Two years later, Singleton made Higher Learning, set on a fictional college campus. It further explored racial identity and the differences in the Black and white experience with a diverse cast that included Ice Cube and Fishburne again, with Omar Epps, Michael Rapaport, Jennifer Connelly, Kristy Swanson, and Tyra Banks in her first screen role.

Rosewood was released in 1997 and Singleton changed focus with this film and turned to actual historic events – the massacre of the people of Rosewood, Florida in 1923 by a white mob. Ving Rhames, Don Cheadle, and Jon Voigt led the cast. Baby Boy (2001) and Four Brothers (2005) followed, but Singleton segued into a lighter mode with Shaft in 2000 and 2 Fast 2 Furious in 2003.

 

 

In 2005, he put his own money into the hip-hop drama Hustle and Flow when he couldn’t raise it from the studios and steered the film as a producer to great success and an Oscar nomination for star Terrence Howard. It was written and directed by Craig Brewer and grossed $25 million.

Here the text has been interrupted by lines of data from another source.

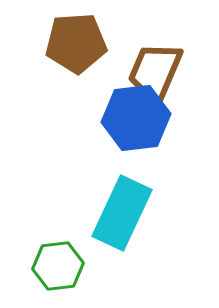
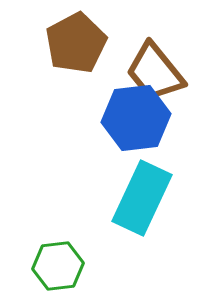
brown pentagon: rotated 24 degrees counterclockwise
brown trapezoid: rotated 62 degrees counterclockwise
cyan rectangle: moved 20 px right, 15 px up
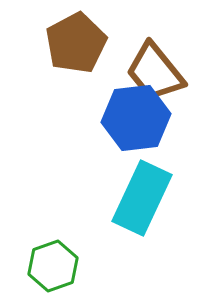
green hexagon: moved 5 px left; rotated 12 degrees counterclockwise
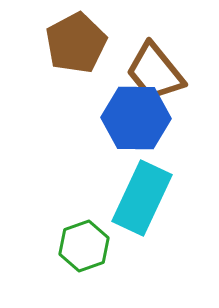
blue hexagon: rotated 8 degrees clockwise
green hexagon: moved 31 px right, 20 px up
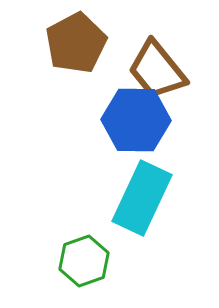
brown trapezoid: moved 2 px right, 2 px up
blue hexagon: moved 2 px down
green hexagon: moved 15 px down
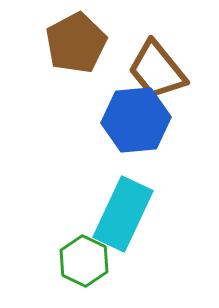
blue hexagon: rotated 6 degrees counterclockwise
cyan rectangle: moved 19 px left, 16 px down
green hexagon: rotated 15 degrees counterclockwise
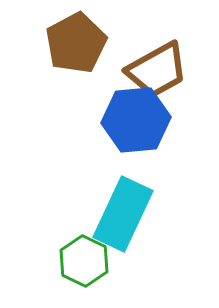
brown trapezoid: rotated 80 degrees counterclockwise
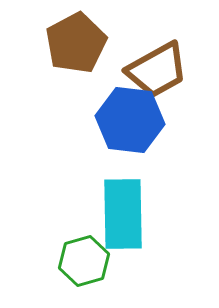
blue hexagon: moved 6 px left; rotated 12 degrees clockwise
cyan rectangle: rotated 26 degrees counterclockwise
green hexagon: rotated 18 degrees clockwise
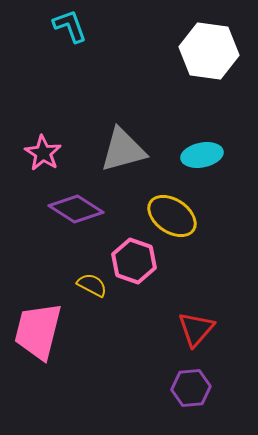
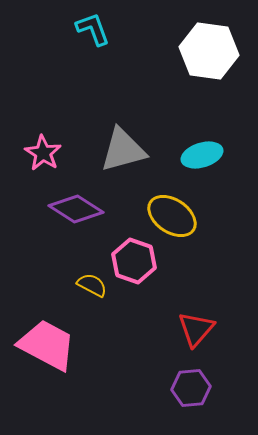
cyan L-shape: moved 23 px right, 3 px down
cyan ellipse: rotated 6 degrees counterclockwise
pink trapezoid: moved 9 px right, 14 px down; rotated 104 degrees clockwise
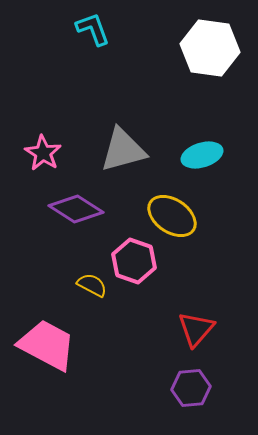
white hexagon: moved 1 px right, 3 px up
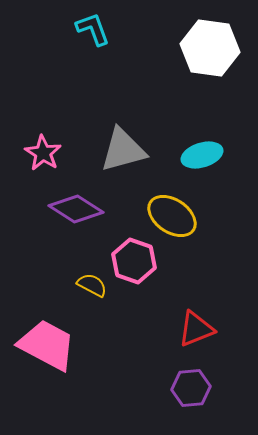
red triangle: rotated 27 degrees clockwise
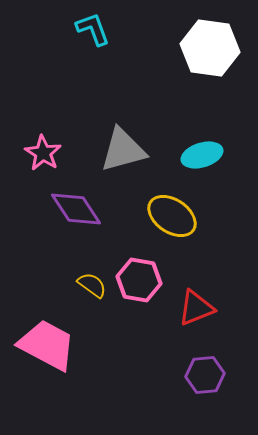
purple diamond: rotated 24 degrees clockwise
pink hexagon: moved 5 px right, 19 px down; rotated 9 degrees counterclockwise
yellow semicircle: rotated 8 degrees clockwise
red triangle: moved 21 px up
purple hexagon: moved 14 px right, 13 px up
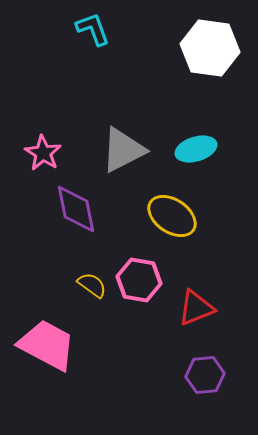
gray triangle: rotated 12 degrees counterclockwise
cyan ellipse: moved 6 px left, 6 px up
purple diamond: rotated 22 degrees clockwise
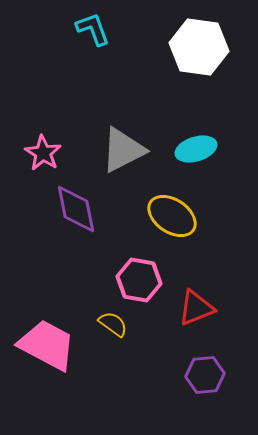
white hexagon: moved 11 px left, 1 px up
yellow semicircle: moved 21 px right, 39 px down
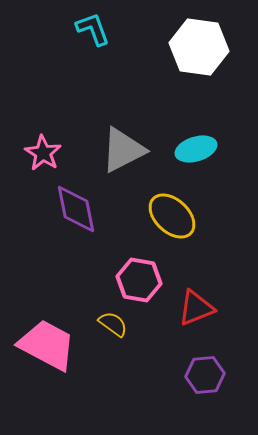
yellow ellipse: rotated 9 degrees clockwise
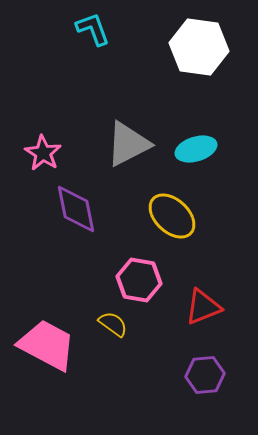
gray triangle: moved 5 px right, 6 px up
red triangle: moved 7 px right, 1 px up
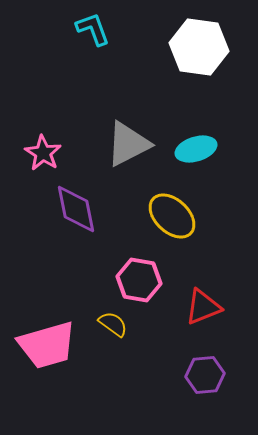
pink trapezoid: rotated 136 degrees clockwise
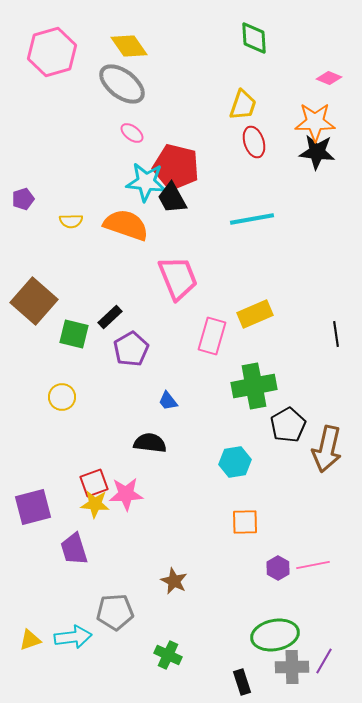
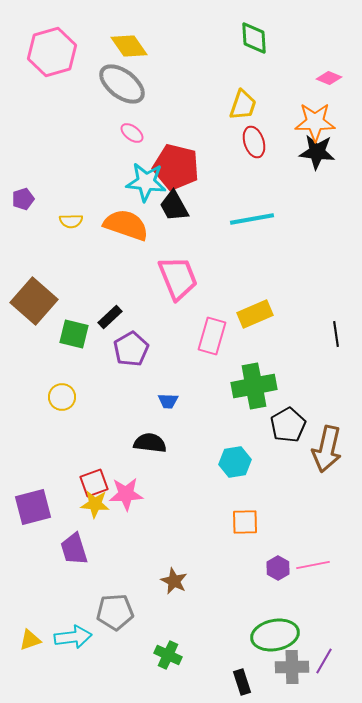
black trapezoid at (172, 198): moved 2 px right, 8 px down
blue trapezoid at (168, 401): rotated 50 degrees counterclockwise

Singleton followed up with the FX series Snowfall about the crack epidemic in Los Angeles, and directed episodes for the TV series Billions, Empireand American Crime Story.

He was vocal about the lack of opportunities for Black filmmakers in Hollywood. In a guest column for The Hollywood Reporter in 2013 entitled “Can a White Director Make a Great Black Movie?” Singleton pointed out that “the success of black-themed movies like The Help and this year’s 42 points to a troubling trend: the hiring of white filmmakers to tell black stories with few African-Americans involved in the creative process.”

 

 

In the column, he acknowledged that white directors have succeeded in telling Black stories, and cited several examples, but wondered what Spike Lee would have made of 42, and “what if the commercial success of “black films” like 42 and The Help, which also had a white director, are now making it harder rather than easier for African-American writers and directors to find work . . . In the black film community, the consensus is that we’re entering a new era of “Al Jolson movies.” Jolson, for the uninitiated, was the star of the first “talkie,” The Jazz Singer in 1927, and is best known for donning blackface and singing “Mammy.” He is an apt symbol for what slowly is becoming the norm in Hollywood. Even when there are black directors or writers involved, some of the films made today seem like they’re sifted of soul. It’s as if the studios are saying, ‘We want it black, just not that black.’”

At the end of the LMU interview in the Q and A session, one student, Emmanuel Saint-Ange, asked this question: “After you pass away, what do you think is going to be the work that represents you best as a filmmaker? Why? And what do you want it to say about you as a filmmaker?”

Singleton responded: “Oh man. You’re scaring me, man. I haven’t made my best work yet. I have my best work lying ahead of me. I have my best and my worst, probably. I want to be remembered for my passion. And for the fact that my films, each one of them is a different soulful statement.”